DOCUMENT TEXT:

Thursday, January 20, 2011

To The Max

My son is funny, caring, sensitive, stubborn, smart, awkward, focused.  He loves Legos and Star Wars and, most of all, Lego Stars Wars.  He makes me unexpectedly laugh out loud and he frustrates me to the point that I  need to walk away from him mid-sentence.  Yesterday was his fifth birthday.
I call Max my "little man."  He was never a baby.  Not never.  He was born a baby, and then I blinked my eyes and he was a boy.  I put him in the pack n' play so that I could chase after Sophie, and when I came back to get him he was walking and talking and had built a 1,000 piece Star Wars ship out of Legos.  At least it seems like it all happened that fast.

When I found out I was pregnant with Max, Sophie had just turned one. I remember telling my mom that I was nervous about having two so close together.  She said , "Don't worry.  They don't come out running, you'll have time to work in to chasing two."  The thing is, she lied.  Max started crawling at five months old and walking before ten months.  Granted, he didn't come out running, but it felt like it.

EXTRACTED MATERIAL:
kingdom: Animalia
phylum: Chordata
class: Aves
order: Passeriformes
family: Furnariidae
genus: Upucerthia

ABOUT THIS EXERCISE: Resume the blog post about Max's fifth birthday, writing on from its last sentence.

YOUR RESPONSE:
We have several silly little words that Sophie said when she was little.  Words she mispronounced for years.  Max will ask what silly words he said, but he didn't say anything silly.  I started to worry about his verbal skills, which, compared to his older sister, seemed to be lacking, but he literally woke up one day talking in sentences.  I had heard of kids doing this.  I had thought the parents who told those stories were exaggerating for effect.  I wish I could remember his first sentence, but I honestly didn't realize he was talking until  it dawned on me that I was having a conversation with my two-year-old.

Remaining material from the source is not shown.